Wednesday, March 4, 2009
This Bid's for You
(Why the market had a bid all day - the inside crowd was front-running the news.- AM)
Wed Mar 4, 2009 3:56pm EST
by Rachelle Younglai
WASHINGTON, (Reuters) - A U.S. House Financial Services subcommittee plans a hearing on mark-to-market accounting rules, which have been blamed for forcing banks to report billions of dollars in write-downs, a source briefed on the matter told Reuters on Wednesday.
The subcommittee on capital markets has tentatively scheduled the hearing for March 12, the source said.
The U.S. Securities and Exchange Commission's chief accountant and the chairman of the Financial Accounting Standards Board, will be asked to testify, the source said.
U.S. industry groups have pressured the SEC and FASB to significantly alter or suspend the accounting rule, saying it is is undermining the government's multibillion-dollar effort to stabilize the country's financial sector.

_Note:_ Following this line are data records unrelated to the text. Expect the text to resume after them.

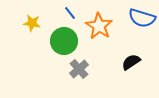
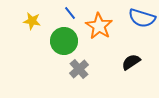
yellow star: moved 2 px up
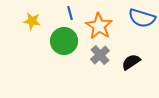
blue line: rotated 24 degrees clockwise
gray cross: moved 21 px right, 14 px up
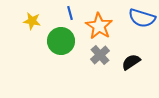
green circle: moved 3 px left
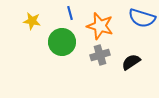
orange star: moved 1 px right; rotated 16 degrees counterclockwise
green circle: moved 1 px right, 1 px down
gray cross: rotated 24 degrees clockwise
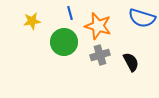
yellow star: rotated 18 degrees counterclockwise
orange star: moved 2 px left
green circle: moved 2 px right
black semicircle: rotated 96 degrees clockwise
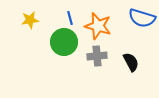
blue line: moved 5 px down
yellow star: moved 2 px left, 1 px up
gray cross: moved 3 px left, 1 px down; rotated 12 degrees clockwise
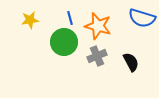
gray cross: rotated 18 degrees counterclockwise
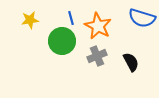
blue line: moved 1 px right
orange star: rotated 12 degrees clockwise
green circle: moved 2 px left, 1 px up
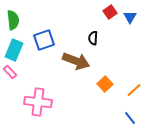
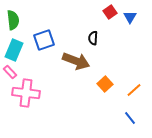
pink cross: moved 12 px left, 9 px up
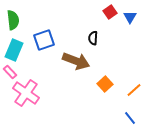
pink cross: rotated 28 degrees clockwise
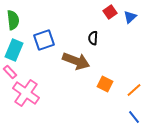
blue triangle: rotated 16 degrees clockwise
orange square: rotated 21 degrees counterclockwise
blue line: moved 4 px right, 1 px up
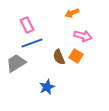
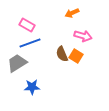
pink rectangle: rotated 35 degrees counterclockwise
blue line: moved 2 px left
brown semicircle: moved 3 px right, 3 px up
gray trapezoid: moved 1 px right
blue star: moved 15 px left; rotated 21 degrees clockwise
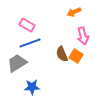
orange arrow: moved 2 px right, 1 px up
pink arrow: rotated 60 degrees clockwise
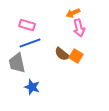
orange arrow: moved 1 px left, 1 px down
pink rectangle: rotated 14 degrees counterclockwise
pink arrow: moved 4 px left, 8 px up
brown semicircle: rotated 28 degrees counterclockwise
gray trapezoid: rotated 70 degrees counterclockwise
blue star: rotated 21 degrees clockwise
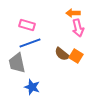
orange arrow: rotated 24 degrees clockwise
pink arrow: moved 1 px left
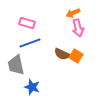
orange arrow: rotated 24 degrees counterclockwise
pink rectangle: moved 2 px up
brown semicircle: rotated 14 degrees counterclockwise
gray trapezoid: moved 1 px left, 2 px down
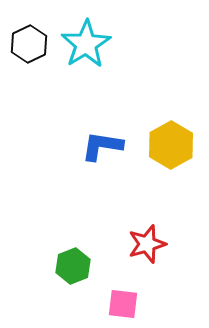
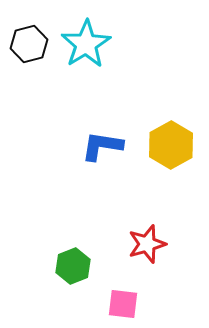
black hexagon: rotated 12 degrees clockwise
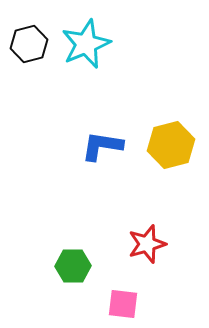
cyan star: rotated 9 degrees clockwise
yellow hexagon: rotated 15 degrees clockwise
green hexagon: rotated 20 degrees clockwise
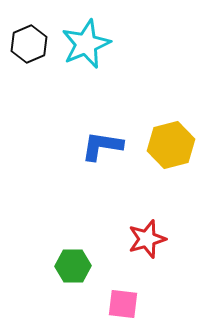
black hexagon: rotated 9 degrees counterclockwise
red star: moved 5 px up
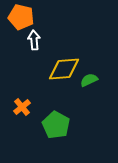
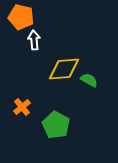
green semicircle: rotated 54 degrees clockwise
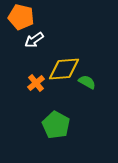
white arrow: rotated 120 degrees counterclockwise
green semicircle: moved 2 px left, 2 px down
orange cross: moved 14 px right, 24 px up
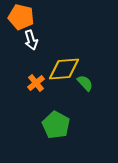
white arrow: moved 3 px left; rotated 72 degrees counterclockwise
green semicircle: moved 2 px left, 1 px down; rotated 18 degrees clockwise
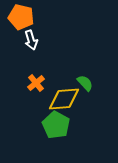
yellow diamond: moved 30 px down
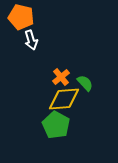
orange cross: moved 25 px right, 6 px up
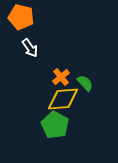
white arrow: moved 1 px left, 8 px down; rotated 18 degrees counterclockwise
yellow diamond: moved 1 px left
green pentagon: moved 1 px left
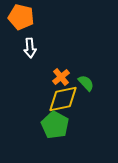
white arrow: rotated 30 degrees clockwise
green semicircle: moved 1 px right
yellow diamond: rotated 8 degrees counterclockwise
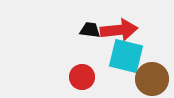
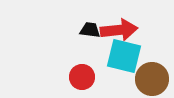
cyan square: moved 2 px left
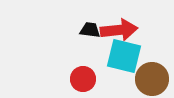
red circle: moved 1 px right, 2 px down
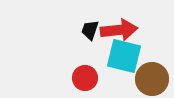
black trapezoid: rotated 80 degrees counterclockwise
red circle: moved 2 px right, 1 px up
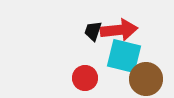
black trapezoid: moved 3 px right, 1 px down
brown circle: moved 6 px left
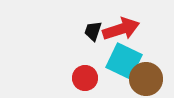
red arrow: moved 2 px right, 1 px up; rotated 12 degrees counterclockwise
cyan square: moved 5 px down; rotated 12 degrees clockwise
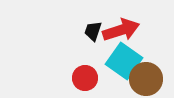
red arrow: moved 1 px down
cyan square: rotated 9 degrees clockwise
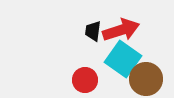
black trapezoid: rotated 10 degrees counterclockwise
cyan square: moved 1 px left, 2 px up
red circle: moved 2 px down
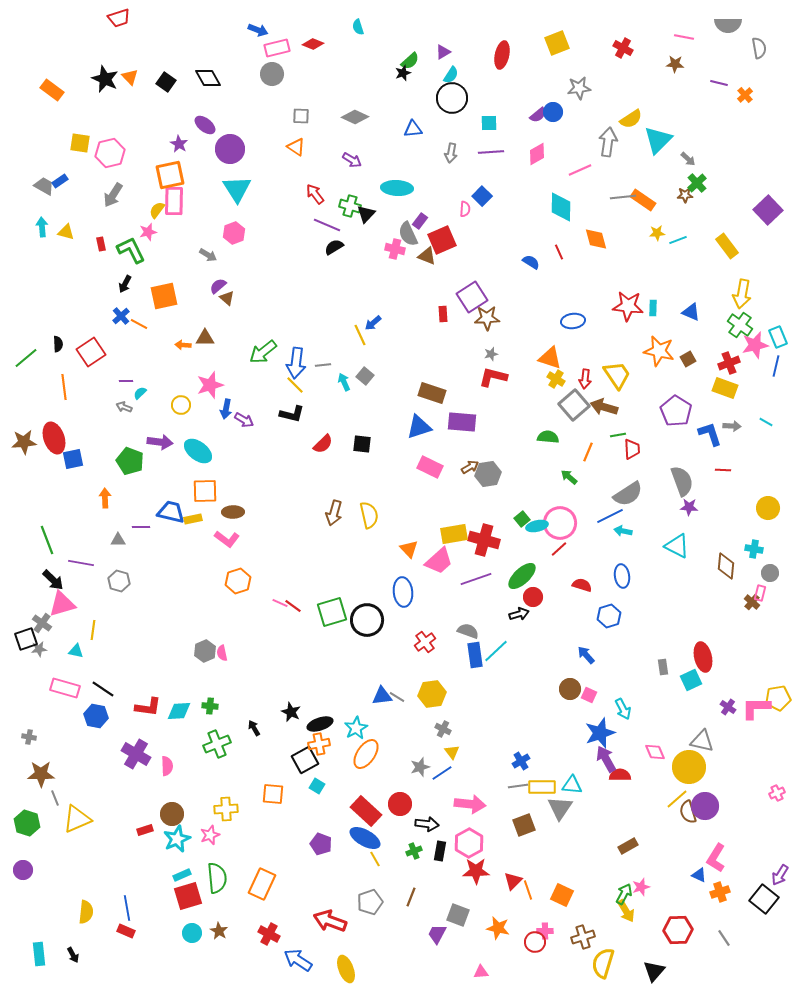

Mark-to-market accounting requires assets to be valued at current market prices. Some banks say it forces them to mark down assets to artificially low prices amid the current financial crisis when banks intend to hold the assets past the current reporting period.
The SEC and FASB are working on more guidance to help banks determine the value of an asset when there is little or no market trading.